Mi avrebbe certo fatto fermare se l’avessi trovata sullo scaffale di un negozio di dischi: font d’ispirazione liberty per la scritta, foto volutamente confusa, che fa pensare subito agli anni ‘70 e a gruppi quali Black Sabbath e Judas Priest. L’unica differenza è che in quel caso i difetti e le sovrapposizioni non erano accessori voluti.

Comunque sia, l’immagine conferma quello che poi andremo ad ascoltare: del buon metal old school, o meglio influenzato dalla nuova ondata del metal britannico, che arrivò appunto alla fine degli anni ‘70.

Non potrete non pensare agli Iron Maiden: c’è tanta, tanta chitarra ispirata a questo gruppo, molti passaggi (prendiamo ad esempio Radar, o la seconda parte della bellissima Thirst), per una vera celebrazione del loro stile.

Ma prima che fuggiate, fatemi dire che i Black Trip non si limitano a scimmiottare i loro beniamini.

Guardando nel background del gruppo svedese, troviamo band rilevanti rispetto alla scena metal del nord Europa, come Entombed ed Enforcer.

Ognuno con un suo pedigree, dunque, ma ritrovatosi in questo progetto per rendere omaggio a un periodo d’oro per la musica heavy metal.

Oltre al fatto che gli 8 brani sono davvero ben fatti, quello che catalizza l’attenzione  è la voce di Joseph Tholl.

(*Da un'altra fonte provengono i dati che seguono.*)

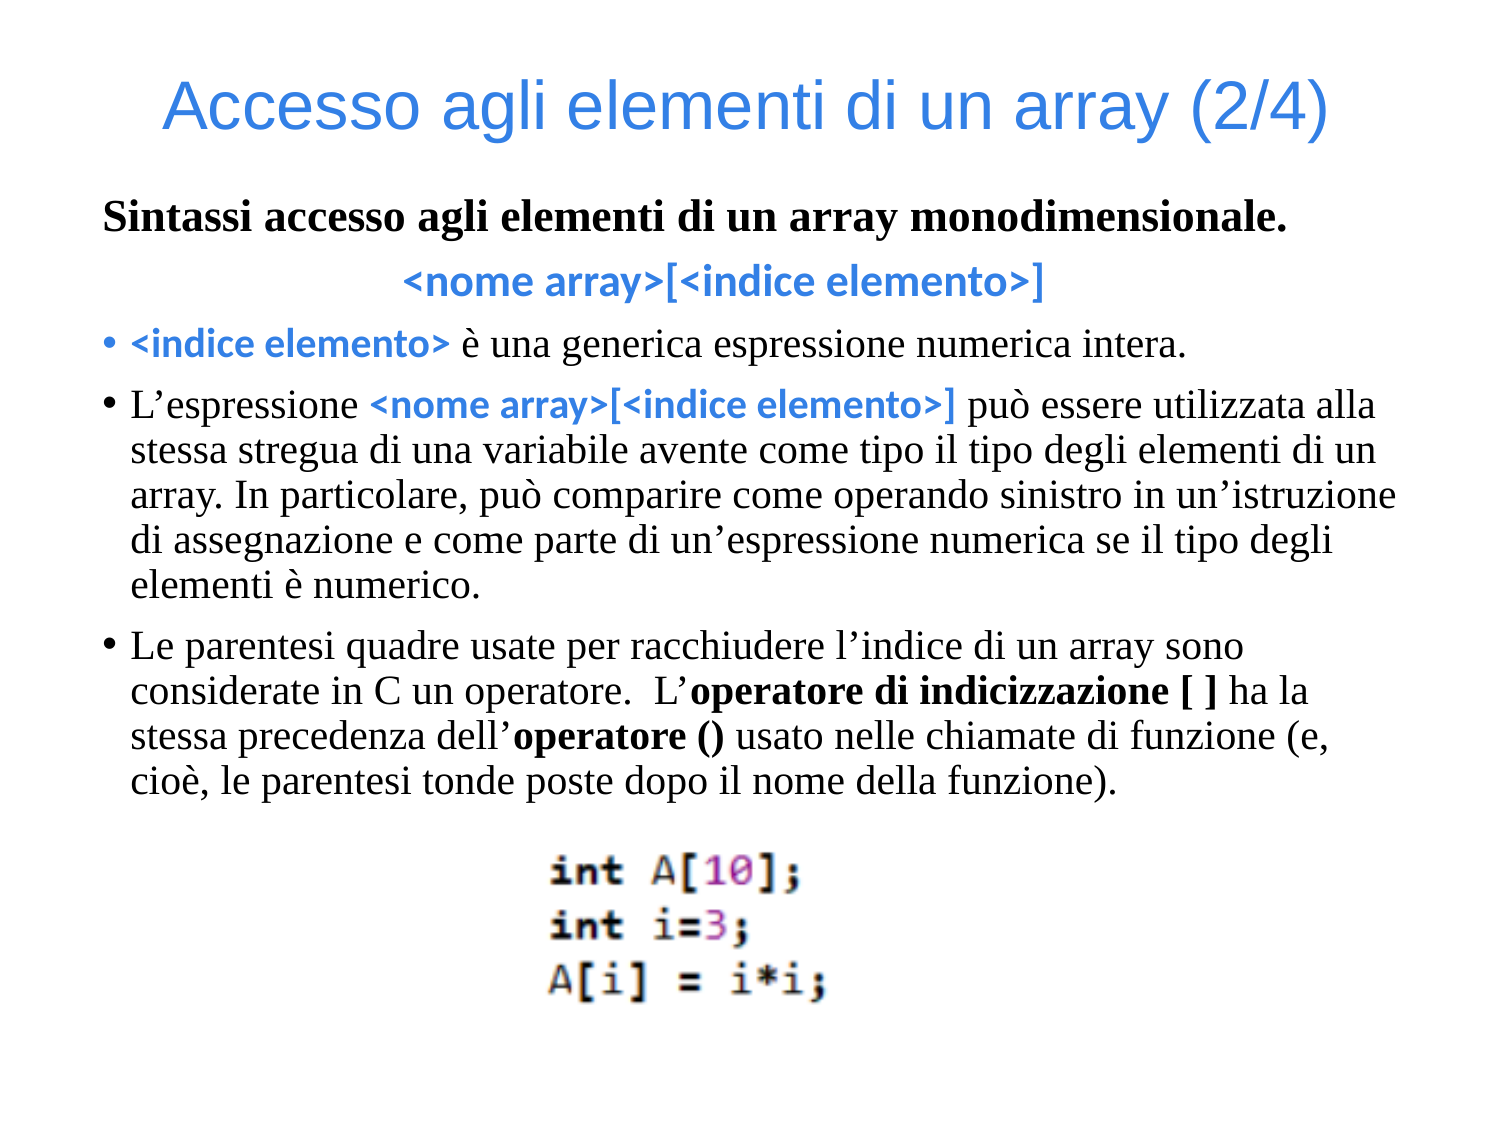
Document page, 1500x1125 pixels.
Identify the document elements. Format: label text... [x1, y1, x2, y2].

text_box Sintassi accesso agli elementi di un array monodimensionale. <nome array>[<indice elemento>] <indice elemento> è una generica espressione numerica intera. L’espressione <nome array>[<indice elemento>] può essere utilizzata alla stessa stregua di una variabile avente come tipo il tipo degli elementi di un array. In particolare, può comparire come operando sinistro in un’istruzione di assegnazione e come parte di un’espressione numerica se il tipo degli elementi è numerico. Le parentesi quadre usate per racchiudere l’indice di un array sono considerate in C un operatore. L’operatore di indicizzazione [ ] ha la stessa precedenza dell’operatore () usato nelle chiamate di funzione (e, cioè, le parentesi tonde poste dopo il nome della funzione). [87, 113, 1421, 813]
text_box Accesso agli elementi di un array (2/4) [24, 62, 1450, 165]
picture [487, 837, 1126, 1037]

Pur nascendo chitarrista,  Throll confessò a quelli che poi divennero i suoi compagni di volersi cimentare nel ruolo del cantante. E grazie a Dio, mi permetto di dire, visto che la sua voce venata di blues ha dato la cifra all’intero progetto. C’è qualcosa di triste ed inesorabile in essa, caratteristica che viene fuori in brani quali la già citata Thirst,  tanto da regalarci la sensazione che realmente we’re Goin’ Under.

Poche canzoni, eseguite con uno stile familiare e allo stesso tempo personale, per un disco estremamente piacevole.